With this knowledge and understanding, the swimmer and his psychologist first developed a plan to address his mindset by shifting from a focus on the outcome (trying harder to get to the wall first, in order to make it through selection to get onto the Olympic Team) to a process focus on a continuation of his long stroke freestyle technique. An important part of the final 25 metres of his race plan, was to focus intensely on ‘feeling’ the water pressure in the palm of each hand as he pushed at the end of each stroke. This was undertaken with his full acceptance that all of his background training in physical and technical capacity would be enough to gain selection and overcome the reputation he was developing as a ‘poor finisher’, providing he remained mentally disciplined and stuck to his race plan. 


As part of this mindset strengthening, the swimmer developed a detailed race (and pre-race) plan that clearly defined the processes he was required to execute under race conditions. One of the tasks he was set by his sport psychologist was to practice segments of his race plan every time he had an opportunity in race-related work in the training pool. This was further strengthened by his regular, planned use of visualisation of his race plan, including the all important last 25 metres focus on ‘feeling’ the water pressure in the palm of each hand as he pushed to finish each stroke. He used salt water flotation tanks as the best place to practice his visualisation of the race plan, announcing to his sport psychologist after one of his final flotation sessions before the selection trial, that he could ‘feel’ the water pressure in the palms of his hands when he visualised the last 25 metres of his race plan.


With his self belief at an all time high, he had successfully raced against his regular opponents in the training pool under simulated race conditions. He subsequently swam at the selection trails, posting a personal best time for the 100 freestyle and booking his place at the upcoming Olympic Games. 


At the Games, he won his morning heat in a time that placed him in one of the middle lanes for the afternoon final. He was seeded next to the current World and Olympic champion. He rested as planned between the heat and final, and for some reason decided not to attend practice start training with the starter who was to officiate the final of the 100 freestyle later that afternoon. He was confident in his preparation and race plan and backed his ability to be mentally disciplined during the final race.


As it transpired, his main opponent’s coach did research the starter’s technique and realized how quickly he fired the start pistol after the ‘set’ call. He modified his swimmer’s start between that heat and final to take advantage of the anticipated quick start. At the start of the final of the 100 metres freestyle, he read the quick start style of the official starter and beat all of the others in the race off the blocks. It looked like he had false started, as he had a full body length advantage off the blocks. Our swimmer was still grabbing his starting block thinking that the second start pistol shot would call the false start, as his opponent hit the water. What a disaster!

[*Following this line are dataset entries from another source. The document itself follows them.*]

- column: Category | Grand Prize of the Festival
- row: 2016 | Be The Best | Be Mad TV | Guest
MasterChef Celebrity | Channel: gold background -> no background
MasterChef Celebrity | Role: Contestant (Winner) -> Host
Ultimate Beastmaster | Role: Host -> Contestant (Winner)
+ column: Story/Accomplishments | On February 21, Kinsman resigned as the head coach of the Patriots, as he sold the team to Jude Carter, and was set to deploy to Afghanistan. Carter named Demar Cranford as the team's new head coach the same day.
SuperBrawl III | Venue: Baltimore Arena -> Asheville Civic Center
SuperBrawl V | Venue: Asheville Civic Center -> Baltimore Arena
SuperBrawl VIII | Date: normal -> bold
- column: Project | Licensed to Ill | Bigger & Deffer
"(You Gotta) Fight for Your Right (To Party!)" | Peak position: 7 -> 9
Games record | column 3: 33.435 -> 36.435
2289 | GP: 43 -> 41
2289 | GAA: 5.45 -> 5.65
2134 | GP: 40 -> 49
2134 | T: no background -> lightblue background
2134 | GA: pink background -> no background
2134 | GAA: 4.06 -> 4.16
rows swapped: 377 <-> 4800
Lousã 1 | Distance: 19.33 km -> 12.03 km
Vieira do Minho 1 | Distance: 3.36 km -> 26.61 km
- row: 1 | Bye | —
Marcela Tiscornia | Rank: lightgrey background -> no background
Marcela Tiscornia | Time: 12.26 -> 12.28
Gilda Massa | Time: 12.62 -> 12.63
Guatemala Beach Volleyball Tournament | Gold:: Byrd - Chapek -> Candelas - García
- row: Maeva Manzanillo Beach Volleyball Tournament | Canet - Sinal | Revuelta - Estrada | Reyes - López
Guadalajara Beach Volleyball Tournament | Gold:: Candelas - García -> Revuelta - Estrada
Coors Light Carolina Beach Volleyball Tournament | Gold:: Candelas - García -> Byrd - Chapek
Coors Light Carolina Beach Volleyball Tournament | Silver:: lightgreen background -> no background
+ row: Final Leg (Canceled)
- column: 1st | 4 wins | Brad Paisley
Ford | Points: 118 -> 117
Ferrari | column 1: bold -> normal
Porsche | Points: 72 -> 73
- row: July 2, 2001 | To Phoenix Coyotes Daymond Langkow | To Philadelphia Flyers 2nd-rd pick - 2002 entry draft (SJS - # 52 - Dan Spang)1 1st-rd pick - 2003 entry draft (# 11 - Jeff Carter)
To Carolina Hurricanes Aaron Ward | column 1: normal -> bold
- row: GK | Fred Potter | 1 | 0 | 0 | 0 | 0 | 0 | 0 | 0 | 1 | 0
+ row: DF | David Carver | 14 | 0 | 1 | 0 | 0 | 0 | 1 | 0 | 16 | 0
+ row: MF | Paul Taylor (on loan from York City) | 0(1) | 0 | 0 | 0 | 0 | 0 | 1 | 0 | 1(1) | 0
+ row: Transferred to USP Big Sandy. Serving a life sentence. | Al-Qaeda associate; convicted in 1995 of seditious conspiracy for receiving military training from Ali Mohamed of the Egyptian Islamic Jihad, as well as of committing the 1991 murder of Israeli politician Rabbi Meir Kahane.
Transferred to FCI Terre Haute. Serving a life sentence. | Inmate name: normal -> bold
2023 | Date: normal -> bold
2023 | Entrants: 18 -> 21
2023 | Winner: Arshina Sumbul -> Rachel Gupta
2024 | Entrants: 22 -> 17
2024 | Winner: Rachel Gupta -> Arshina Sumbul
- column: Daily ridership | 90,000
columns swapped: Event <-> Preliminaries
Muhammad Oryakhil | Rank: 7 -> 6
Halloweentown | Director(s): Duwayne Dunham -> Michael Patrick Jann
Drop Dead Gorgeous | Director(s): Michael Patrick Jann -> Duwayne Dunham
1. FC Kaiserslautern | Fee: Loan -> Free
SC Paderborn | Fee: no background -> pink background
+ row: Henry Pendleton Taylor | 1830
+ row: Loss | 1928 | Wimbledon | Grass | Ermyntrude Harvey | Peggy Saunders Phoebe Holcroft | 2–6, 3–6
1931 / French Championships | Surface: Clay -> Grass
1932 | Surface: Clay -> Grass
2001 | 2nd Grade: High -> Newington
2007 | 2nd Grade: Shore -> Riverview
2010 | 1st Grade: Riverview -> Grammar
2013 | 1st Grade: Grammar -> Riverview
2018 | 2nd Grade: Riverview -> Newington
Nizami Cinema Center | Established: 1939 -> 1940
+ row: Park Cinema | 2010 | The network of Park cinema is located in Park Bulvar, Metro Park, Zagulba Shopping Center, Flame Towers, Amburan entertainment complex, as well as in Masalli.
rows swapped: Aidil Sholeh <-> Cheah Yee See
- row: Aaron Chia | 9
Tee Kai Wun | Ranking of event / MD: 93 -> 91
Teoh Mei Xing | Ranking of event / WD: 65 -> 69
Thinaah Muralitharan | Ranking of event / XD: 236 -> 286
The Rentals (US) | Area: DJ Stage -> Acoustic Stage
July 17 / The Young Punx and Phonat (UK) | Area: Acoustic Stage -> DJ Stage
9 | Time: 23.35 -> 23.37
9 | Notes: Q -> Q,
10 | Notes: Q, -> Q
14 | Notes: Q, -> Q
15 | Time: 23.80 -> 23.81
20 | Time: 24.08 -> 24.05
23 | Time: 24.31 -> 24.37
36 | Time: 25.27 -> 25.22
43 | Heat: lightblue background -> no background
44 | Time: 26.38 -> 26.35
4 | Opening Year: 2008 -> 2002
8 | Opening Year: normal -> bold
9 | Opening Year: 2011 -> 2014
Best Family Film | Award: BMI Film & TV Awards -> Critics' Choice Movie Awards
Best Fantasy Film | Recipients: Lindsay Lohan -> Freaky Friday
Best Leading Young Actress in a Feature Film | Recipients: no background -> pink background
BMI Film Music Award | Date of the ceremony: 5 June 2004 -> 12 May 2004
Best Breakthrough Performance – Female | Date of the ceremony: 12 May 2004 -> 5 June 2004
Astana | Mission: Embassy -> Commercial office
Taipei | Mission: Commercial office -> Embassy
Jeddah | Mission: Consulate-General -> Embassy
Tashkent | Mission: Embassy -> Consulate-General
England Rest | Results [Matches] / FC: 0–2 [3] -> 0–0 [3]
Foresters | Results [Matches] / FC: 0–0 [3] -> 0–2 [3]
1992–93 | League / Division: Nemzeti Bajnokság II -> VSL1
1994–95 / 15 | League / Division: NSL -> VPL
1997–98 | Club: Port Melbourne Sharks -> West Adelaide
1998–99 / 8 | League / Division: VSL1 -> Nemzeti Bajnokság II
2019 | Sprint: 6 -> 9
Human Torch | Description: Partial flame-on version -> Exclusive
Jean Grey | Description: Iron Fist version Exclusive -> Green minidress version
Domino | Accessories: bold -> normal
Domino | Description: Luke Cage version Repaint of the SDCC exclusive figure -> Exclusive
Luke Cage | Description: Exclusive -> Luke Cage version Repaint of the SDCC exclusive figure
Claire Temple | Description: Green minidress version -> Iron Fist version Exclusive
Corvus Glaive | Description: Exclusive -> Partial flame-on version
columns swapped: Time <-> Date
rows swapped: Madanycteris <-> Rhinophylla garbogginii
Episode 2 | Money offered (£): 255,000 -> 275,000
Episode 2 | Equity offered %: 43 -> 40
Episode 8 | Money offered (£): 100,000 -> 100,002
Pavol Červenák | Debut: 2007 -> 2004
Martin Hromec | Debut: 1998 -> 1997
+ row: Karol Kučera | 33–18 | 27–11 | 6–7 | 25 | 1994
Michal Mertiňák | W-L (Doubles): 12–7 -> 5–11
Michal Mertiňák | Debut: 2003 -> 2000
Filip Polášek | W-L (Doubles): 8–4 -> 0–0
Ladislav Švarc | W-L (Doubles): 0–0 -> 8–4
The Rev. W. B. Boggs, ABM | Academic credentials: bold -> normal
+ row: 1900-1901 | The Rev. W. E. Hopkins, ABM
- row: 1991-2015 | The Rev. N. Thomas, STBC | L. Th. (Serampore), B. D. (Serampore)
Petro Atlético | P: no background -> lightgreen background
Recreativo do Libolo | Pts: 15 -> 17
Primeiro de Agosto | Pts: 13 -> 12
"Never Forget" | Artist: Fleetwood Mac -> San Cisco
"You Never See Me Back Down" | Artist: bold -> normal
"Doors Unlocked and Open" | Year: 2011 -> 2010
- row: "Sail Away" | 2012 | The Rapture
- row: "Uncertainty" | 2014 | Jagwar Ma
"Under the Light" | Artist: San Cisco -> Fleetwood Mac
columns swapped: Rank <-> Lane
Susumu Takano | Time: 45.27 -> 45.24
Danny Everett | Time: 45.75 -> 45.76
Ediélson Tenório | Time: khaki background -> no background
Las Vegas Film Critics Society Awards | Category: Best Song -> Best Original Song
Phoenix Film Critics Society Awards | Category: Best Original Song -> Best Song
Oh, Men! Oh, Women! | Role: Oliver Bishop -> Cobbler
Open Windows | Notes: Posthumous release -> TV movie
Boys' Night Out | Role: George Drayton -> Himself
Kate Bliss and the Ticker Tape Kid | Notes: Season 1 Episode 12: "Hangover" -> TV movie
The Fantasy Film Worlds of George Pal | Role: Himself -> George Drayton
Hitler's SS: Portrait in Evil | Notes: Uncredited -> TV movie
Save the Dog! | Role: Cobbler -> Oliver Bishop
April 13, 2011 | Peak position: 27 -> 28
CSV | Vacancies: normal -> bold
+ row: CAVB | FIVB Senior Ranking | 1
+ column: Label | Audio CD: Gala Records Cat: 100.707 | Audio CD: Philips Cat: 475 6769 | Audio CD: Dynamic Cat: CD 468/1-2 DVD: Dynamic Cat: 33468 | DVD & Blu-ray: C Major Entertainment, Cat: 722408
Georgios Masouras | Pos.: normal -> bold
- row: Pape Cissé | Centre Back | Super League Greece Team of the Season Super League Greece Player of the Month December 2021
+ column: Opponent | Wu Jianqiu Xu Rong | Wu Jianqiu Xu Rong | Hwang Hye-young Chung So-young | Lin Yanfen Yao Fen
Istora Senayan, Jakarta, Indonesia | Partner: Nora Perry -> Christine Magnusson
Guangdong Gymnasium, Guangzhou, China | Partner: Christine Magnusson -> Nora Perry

To the very full credit of the Aussie swimmer, rather than panicking and thrashing through the water trying to make up for his poor start, he stuck exactly to his race plan, swam in his own lane and progressively reeled his opponent in. With 25 metres to go our swimmer kept his stroke length and pulled alongside the Olympic and World champion. In a photo finish (none watching could determine who won) our swimmer was beaten into the silver medal position by 0.4 of a second. The winner broke the Olympic record for the event. Some 30 years later the gold medalist admitted that he still felt guilty, and further that if it had been a clean start, our Aussie swimmer would have won the gold medal.